Good time to read Jon Bois’s stories on working for RadioShack through the course of its decline:
- A eulogy for RadioShack, the panicked and half-dead retail empire
- adioS: The end of RadioShack, through the eyes of a store manager
Older article of interest from a former employee: 6 Confessions Of A Former RadioShack Employee (2008) — and a Reddit “Ask Me Anything” thread by an employee as of three months ago.
Leonard Nimoy, 1931-2015
When I was an introverted and emotionally befuddled third-culture kid who struggled daily with feelings of isolation and alienation while growing up, Star Trek and Leonard Nimoy’s Spock reached me in my confused youth, in ways that gave me comfort, confidence, and hope that I had a place in the world — a place that would involve space, science, and computers. I’m me today because of that, and today is the future in part thanks to him.
Goodbye, Leonard Nimoy, and live long and prosper.
Snows of February
February delivered some good snow towards the end of a mostly uneventful winter; still nowhere as close to previous February snowmageddons and snowpocalypses, but enough to close schools for a few days and make the general landscape look mildly Arctic.
Walking around DC on a Sunday morning after the snowstorm was especially fun since most businesses didn’t bother to shovel or treat their sidewalks till later in the day.
And here’s a snowy selfie.
(Yes, I know, I need a haircut, but while it’s still cold I don’t mind looking like a disheveled hippie if the extra layer of hair keeps me warm.)
Pictures of the Sky
On our flights between O’Hare and Narita I’d hoped to get something like Alessandro Merga’s view of the Milky Way, but my plane window long exposures turned out sadly less impressive. I did catch some faint auroras on the westbound flight, though.
The night sky in Puerto Galera, Philippines was mostly cloudy, but the one clear night we had made for some good star photography, stymied just a bit by a full moon and bright resort lights.
On January 10th I was able to capture Comet Lovejoy (C/2014 Q2), visible as a fuzzy green smear just barely shining through DC area light pollution.
A week later I captured Venus and Mercury in the winter twilight. I’d never actually seen the planet Mercury before; it was much fainter than I had expected.
All photos shot with a first-gen Sony NEX3.
2014 in Review
Most notable thing about last year was @PicPedant, my half-humorous Twitter image-debunking account which somehow got so popular that I made the news.
I got a Google Glass.
Travel-wise, I went to Florida to visit the Space Coast and hang out in Orlando with my parents. We went to Las Vegas and the Grand Canyon. Visited Chincoteague, twice. Visited Shenandoah, twice. Rode coasters at Hersheypark and Kings Dominion.
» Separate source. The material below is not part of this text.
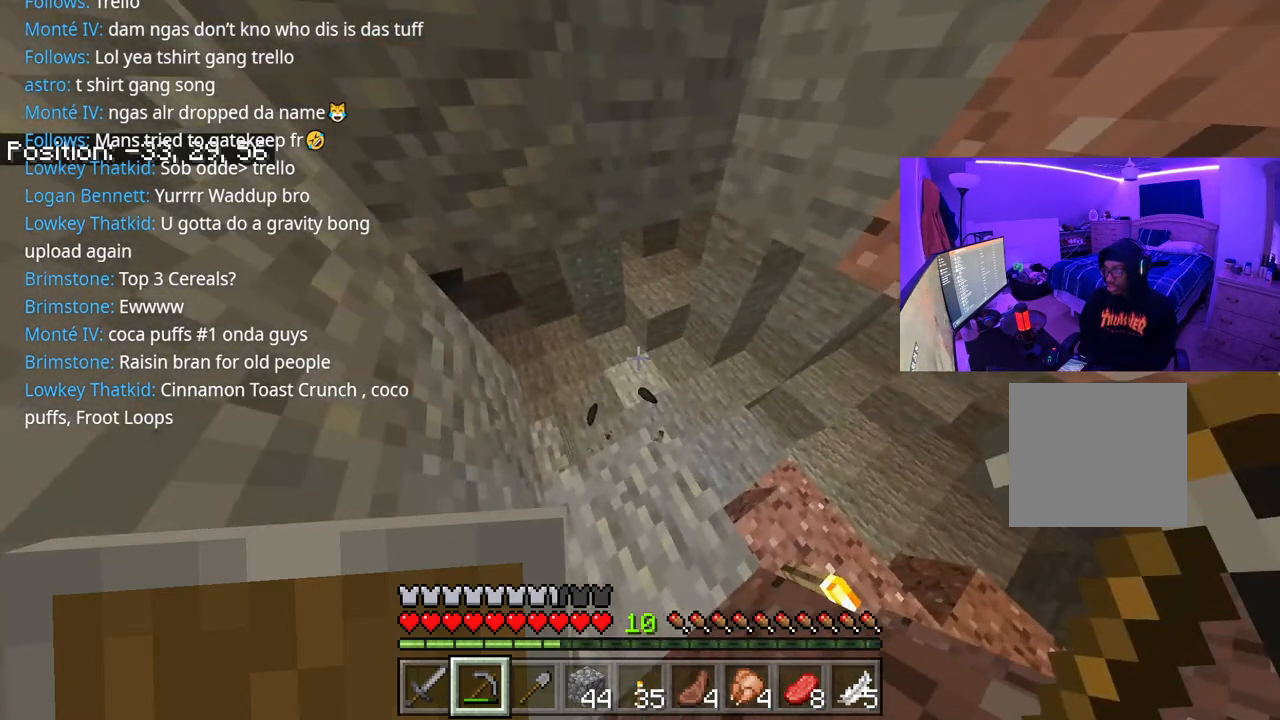
{"buttons": [], "left_stick": "center", "right_stick": "up", "events": [[233, "right_stick", "up"]]}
We finally got to see the Fairfax Museum and Visitor Center, which we’d been meaning to do since we moved out to the county in 2009. At the end of the year we went to the Philippines to spend the holidays with my family.
In space, ESA’s Philae landed on a comet, EFT-1 launched and returned successfully, Virgin Galactic’s SpaceshipTwo was destroyed, killing a pilot, and Orbital’s Antares blew up, losing an ISS cargo capsule.
Work has been sending me to NASA HQ a lot; I take photos.
Best selfie of 2014:
(You know, when I wrote 2009 in Review, I said I would start cleaning up and backtagging old entries. Six years later, I still haven’t. Sorry.)
Trip Roundup: Holiday 2014-2015
MNL-NRT-ORD-DCA
The return trip was much less grueling than the flight over: no overnight airport transfers in Japan this time around — though Chicago O’Hare was a pain to transit through, what with the standard bag re-check and a broken airport tram that forced us into a taxi for a terminal transfer.